His voice: "Say something."

He drags the sound button to 22:28 on the file.  "It's interesting here."

Mom sets the cards down and listens.  Motion interrupted.

"Closely," Dad urges.

Cricket music stops and a glitchy sound breaks in over the flutter of leaves.  An electric sizzle.

"It's him."

"It didn't sound like a voice."

"He's learning to speak this way.  He's an infant there."  Dad dragged the cursor back and let the sound play again.  Mom
returned to the game, moving the cards.

It wasn't me though, it wasn't anyone.  It was Dad's dreams, it was a fault in the file, it was nothing.  There is no language
here, just movement; air, water, sound, and light, all moving, pulsing through many phases and forms, and we are their
waves, nothing more than motion.

Another night.  "Won't you tell me anything?"  The bottle was emptying this time, the brown liquid moving.  It was a different
night.  He felt no voices, knew there would never be any words.  He drank.  "Can't you speak?"  His voice loud and another
swallow.  Never any answers.  "How much time before you learn to talk?"  Recorder button a red eye watching.  Me, a gentle
ripple in the leaves above.  "I can't wait forever."  Me, dropping toward him.
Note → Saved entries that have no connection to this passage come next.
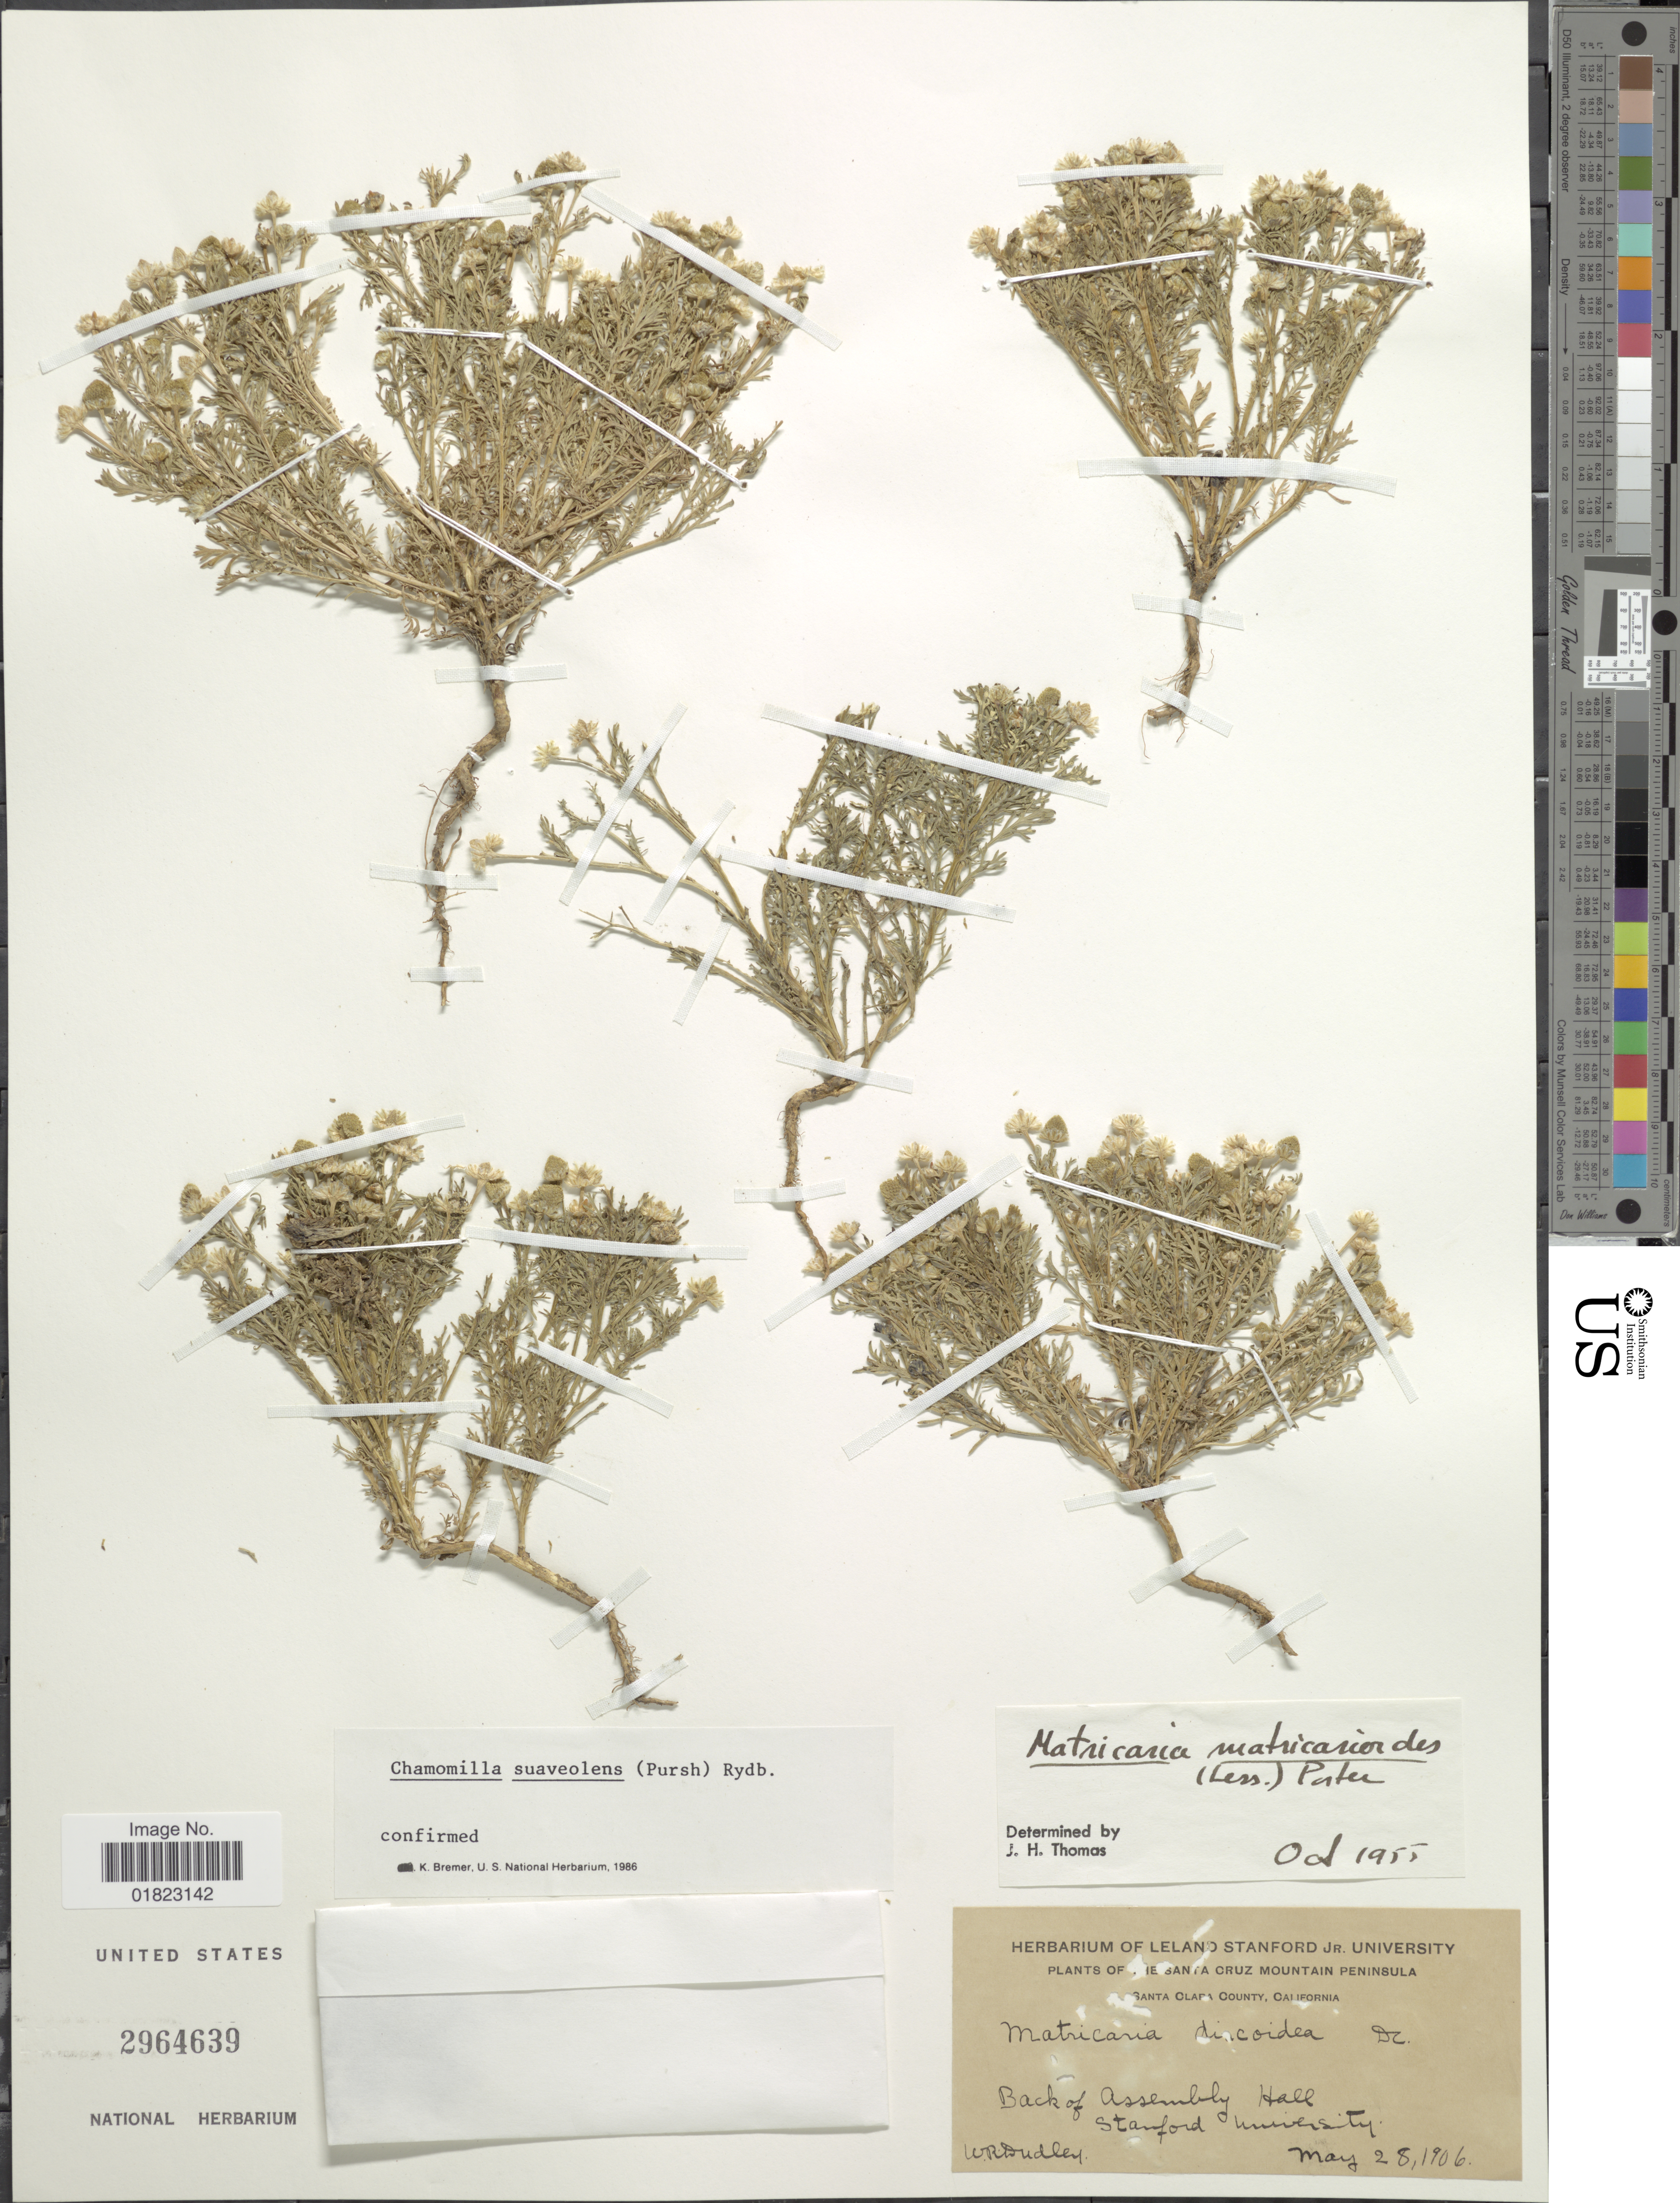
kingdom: Plantae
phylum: Tracheophyta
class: Magnoliopsida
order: Asterales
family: Asteraceae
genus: Matricaria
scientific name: Matricaria matricarioides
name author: (Less.) Porter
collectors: W. Dudley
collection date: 1906-05-28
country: United States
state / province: California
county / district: Santa Clara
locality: The Santa Cruz Mountain Peninsula, Back of Assembly Hall, Stanford University.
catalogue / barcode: US 2964639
"Weeks gone now.  Not a word.  Not a goddam word!"  Hard steps on the damp sand.  He was unaware of the cool air on his
skin.  Me.  He drew a breath as we touched, then breathed me back into the night.  He wanted words but I was only
movement.

"Why doesn't anyone know?"  He turned to the half moon shining above the river and shook the bottle at it.  "Why doesn't
anyone say anything?  Why all this silence?"  He only saw the light of it on the water, not the dark of it in the sky.
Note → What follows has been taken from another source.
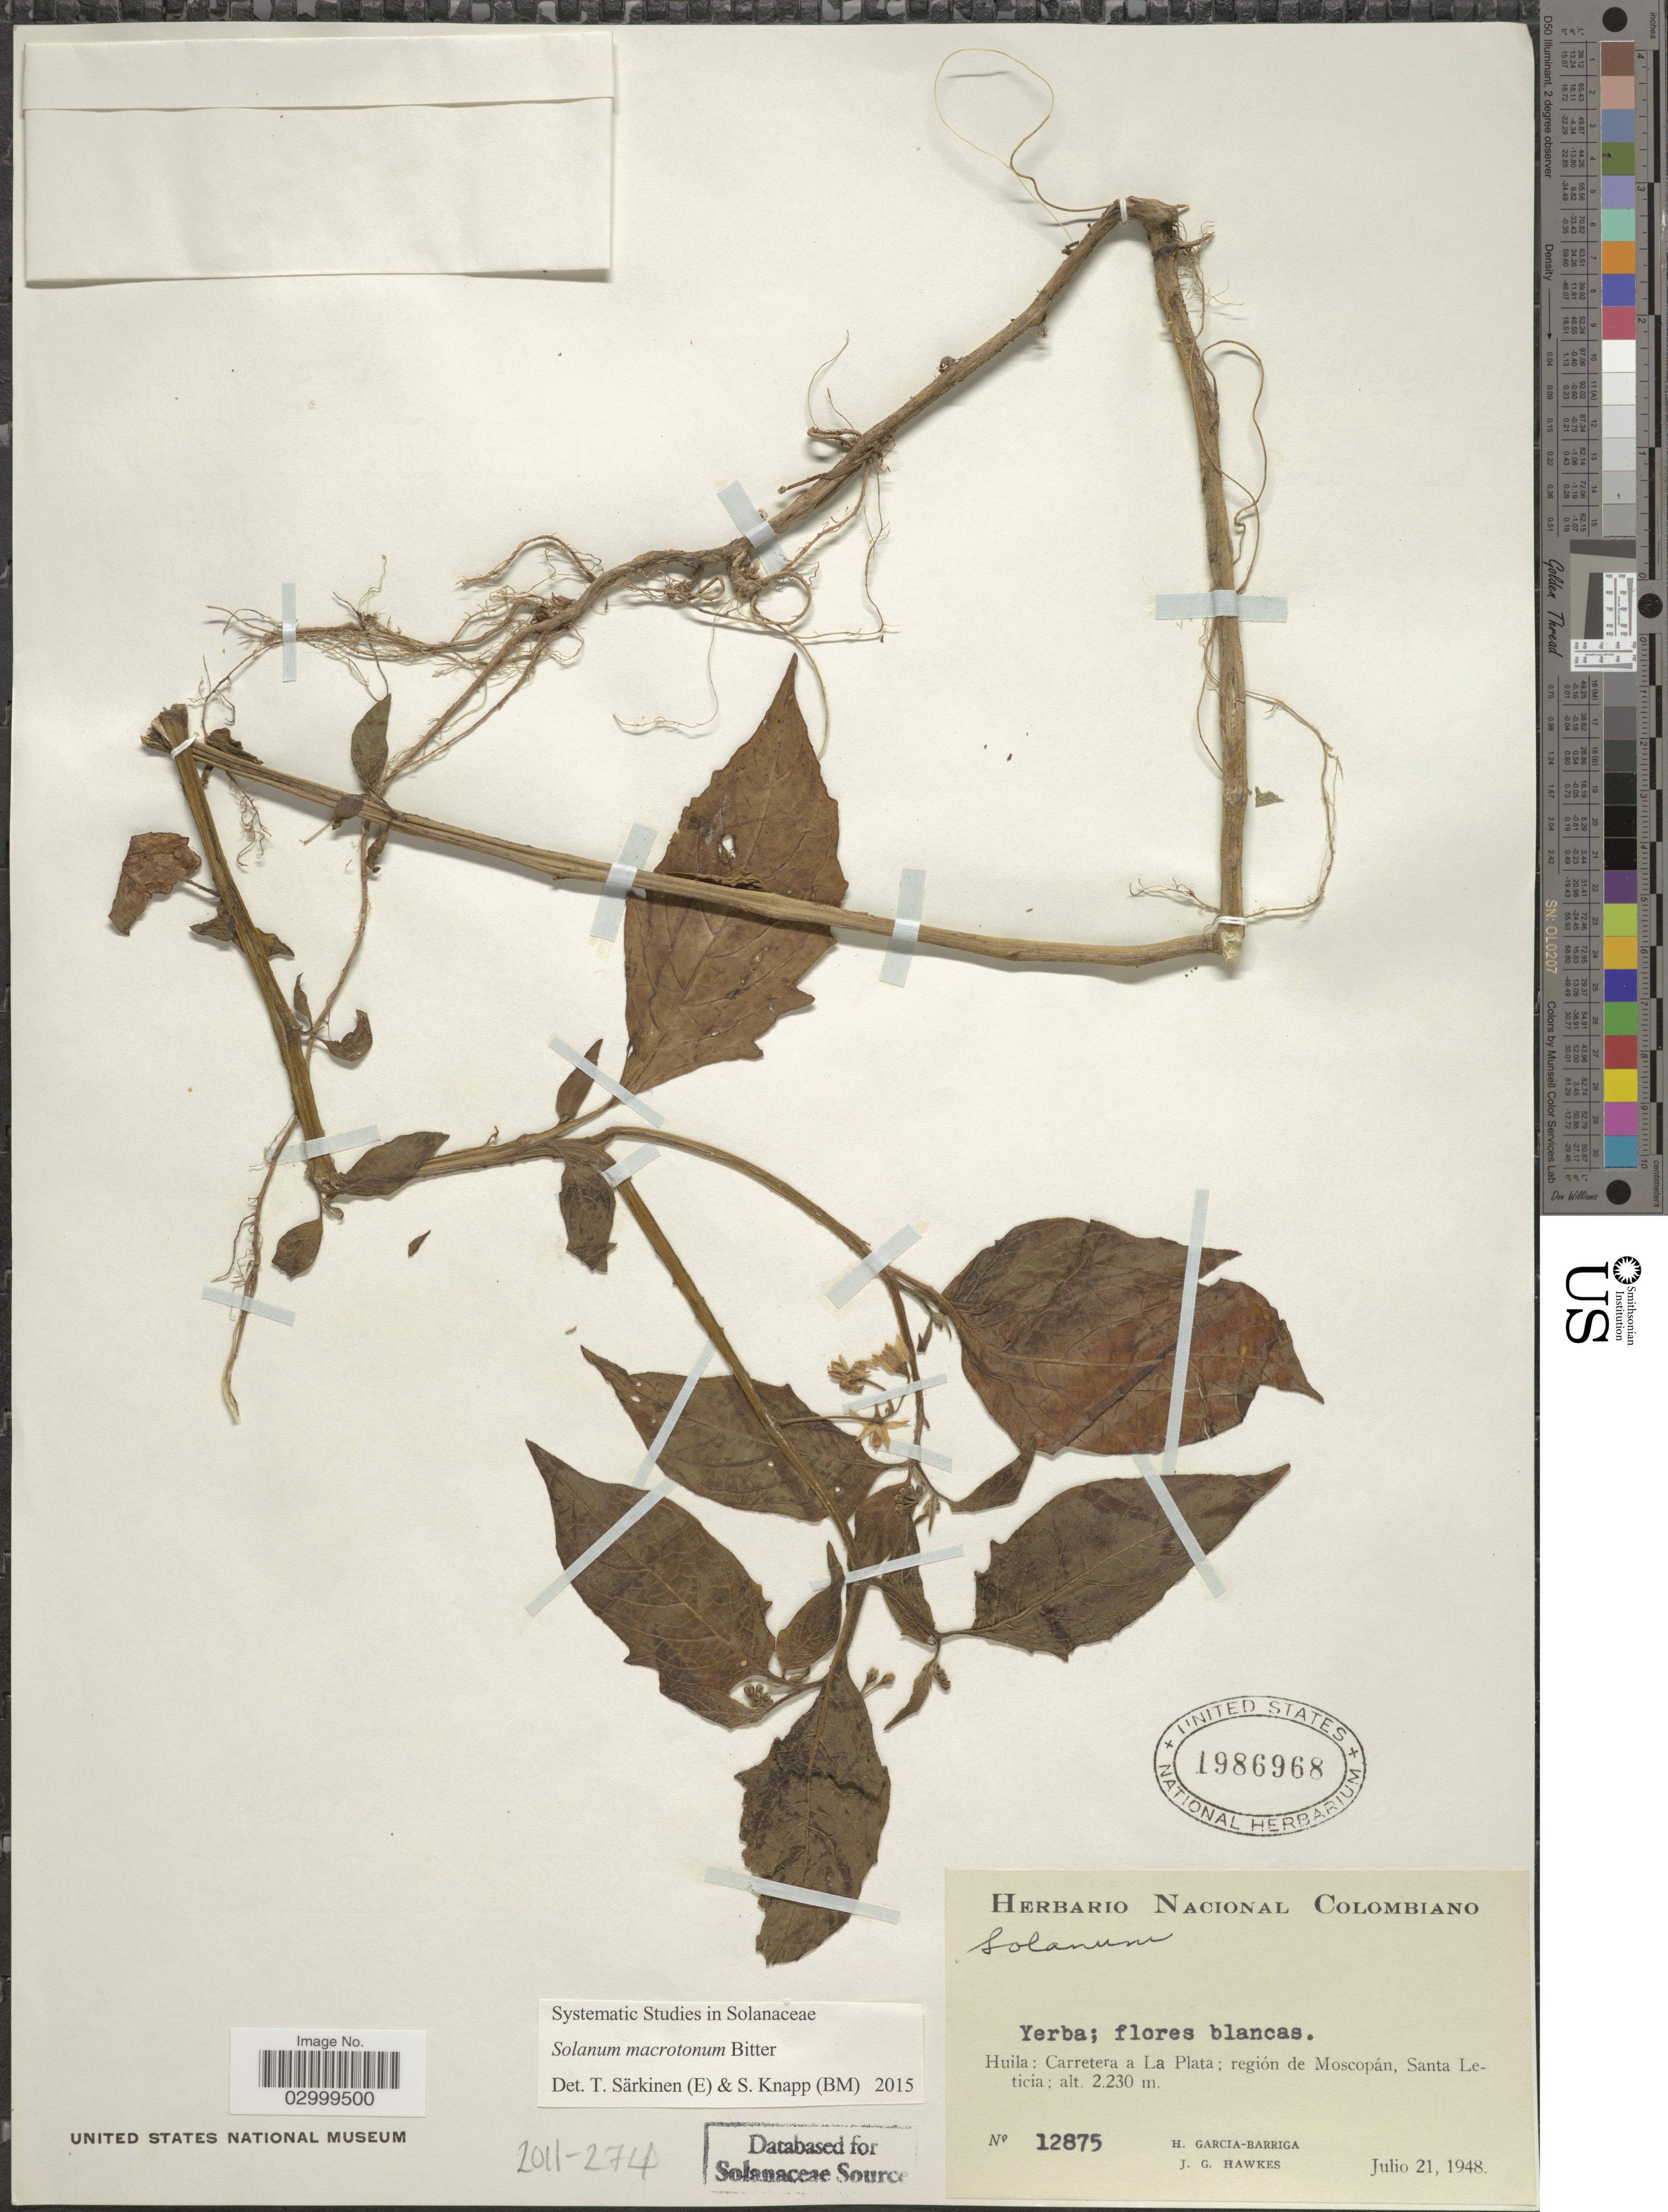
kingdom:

Unanswered questions still grieved him; the need to know filled him with torture, kept him from moving elsewhere.  "He's not
a body."  He didn't understand surrender.  "Is he?"  His feet splashed at the river's edge, dank water filling his shoes.  "Am I?"

Cold light reflected off the moon and became the silver water that washed his knees.  He waded deeper and I became the
light moving toward him.

He asked, "Is this his bullet?" then reared back and threw the bottle in a high arc over the river.  Brown bottle splashed and,
filling, became brown water, and drew down to the muddy depths of the river.  Rocked in the low pulse of the current, it
became the river.

"My son gone."  He moved deeper into the water.  "My son," a shake of the head, "gone."  Trudging up to his chest now,
pockets filling with water, shoes full of sand, river pulling him to our motion, he began at last to surrender.  "Gone here?"  His
voice a question, but the words an answer.  The light I'd become filled him and he knew then what had become of me.